Intel in 2015 obviously felt strongly enough in Yuneec to invest seed capital.
 
I would have guessed the drone market was increasing. I've never seen so many different drones by so many companies. Also the number of drone users seems to be increasing.
 
The Intel angle is very telling indeed, especially considering their recent purchase of
 
MobileMe for $15.3B.. It appears the skies the limit or should I say the roads the limit. All part of their plan to prove a new technology. If it can work for drones..... Interesting angle though for Yuneec
 
Folks, I was a print newspaper journalist for more than 20 years. I got into the business before the talking heads on TV took over the news market and eventually tolled the death knell for newspapers and REAL news; right before the internet was turned on and began to churn out and "create" its own news; and when newspapers were still the voice of "the little man" and the last place for him to turn to when seeking fairplay, social equality, and justice. I loved and honored my then-noble profession and was a big supporter of it, that is until the trend for putting a spin on the news began, profits from advertisers became a higher priority than landing that big news scoop ever was, and journalists and writers everywhere became either pimps or whores...professionally speaking.

Nowadays when it comes to news reports - especially unattributed news reports such as this one is - you have NO reason to put any stock or faith into it whatsoever. To quote dead-before-his-time alternative rocker Lou Reed from his great song about this once great nation 'Last Great American Whale,' "Don't believe half of what you see and none of what you hear."

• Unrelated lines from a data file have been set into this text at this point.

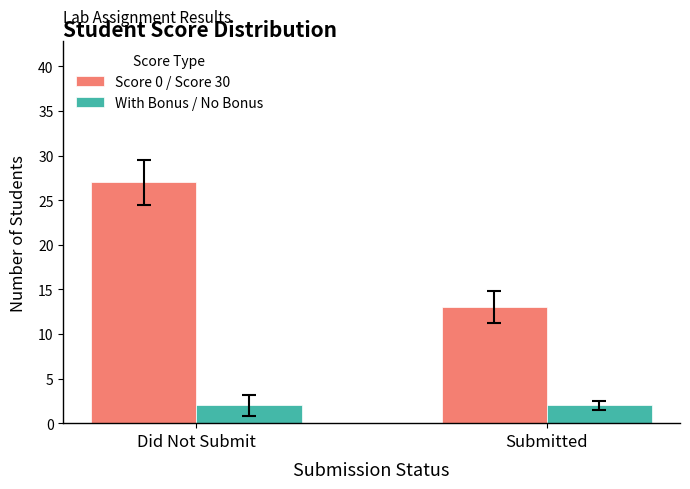

Is the value of With Bonus / No Bonus at Did Not Submit greater than the value of Score 0 / Score 30 at Did Not Submit?

No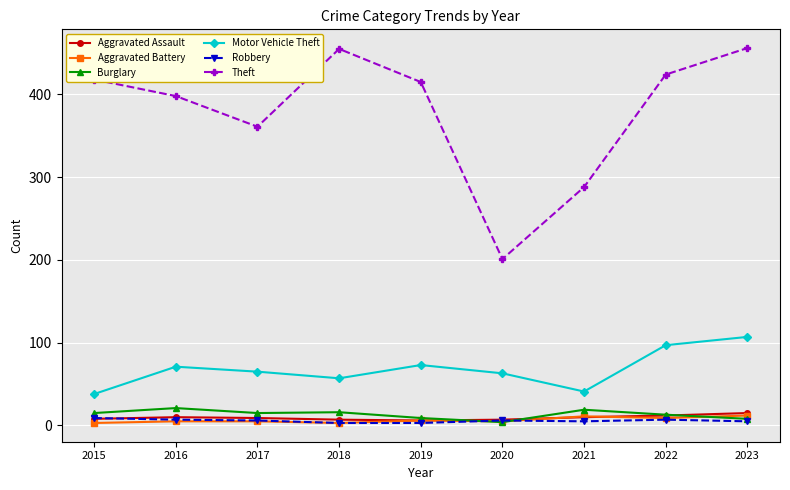

What is the difference between the Motor Vehicle Theft values at 2016 and 2015?

33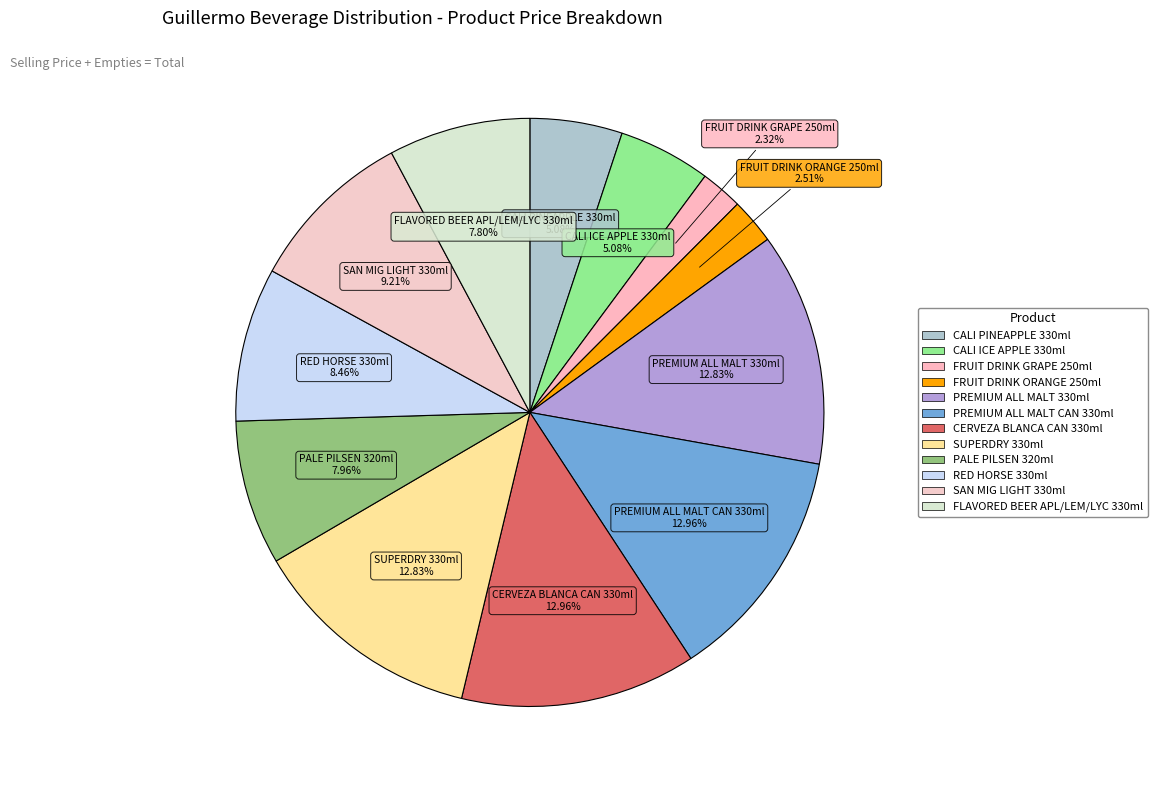

Is there any slice that represents more than half of the pie?

No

Unfortunately that is a truism these days, which is the major reason I walked away from a career and profession I DID respect and care deeply about one day, when I could no longer stand what I saw taking place in newsrooms, big and small. Doesn't matter if it's the New York Times - where I worked for a spell - or your local community newspaper any more. It's all about money these days, not journalism, ethics or integrity. Biasaes are now built-in. The Big People's fingers are in every pie these days. Good, reputable journalists and writers you can trust and rely on are more rare to find than an honest politician. Online writers are the absolute worst.

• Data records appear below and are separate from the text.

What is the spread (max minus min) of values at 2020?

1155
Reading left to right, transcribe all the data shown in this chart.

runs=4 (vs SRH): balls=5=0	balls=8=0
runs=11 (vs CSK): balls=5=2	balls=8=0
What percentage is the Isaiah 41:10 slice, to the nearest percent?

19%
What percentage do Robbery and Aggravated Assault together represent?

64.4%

I read most news accounts these days with a big bag of salt next to myself, two bags if it comes from TV or the internet. And I take none of it seriously. These days require the average American to have to actually get up off of their butts and work at being truthfully and accurately well informed. It is not going to be just lying there on your doorstep in the morning waiting for you any more, or magically queued up ready to go every time you boot up your laptop or tablet. If you accept the tasteless pablum that is fed to you through today's modern news sources, then you are just the kind of mark they are writing for.
 
I am from Europe but sure it is not good to hear such news. But then if we look back at CES time, they announced some info how support for the USA will be changing. First of all you got now year warranty and as I understand support is streched to afterhours.
Further more, they announced service centers accros country, and as I understand this service centers will be provided by authorized dealers. So IF they cut back manpower in their HQ, this is maybe because they don't need so many people in HQ as support will be now franchized.
Sure, it will be good that we hear official word from Yuneec.
 
Apparently the official statement from Yuneec is "We concluded that we upsized operations faster than our growth required."

That's fair enough, there was a lot of hype over drones last year and an enormous number of launches. This year people are getting on with business, and we've not seen a new machine this quarter.

It's not a nice position to be in, and I'm sorry for those laid off. However, I understand that Yuneec has always been run to be a profitable company (unlike some of the others that have exploded onto the scene and then collapsed), and there are quite a few products in the pipeline that are going to please professional users. This year is going to be one of consolidation - moving away from all the hype and towards using drones to do useful work and providing real value (and great videos!).

So Yuneec as a company is going to be around for a while yet.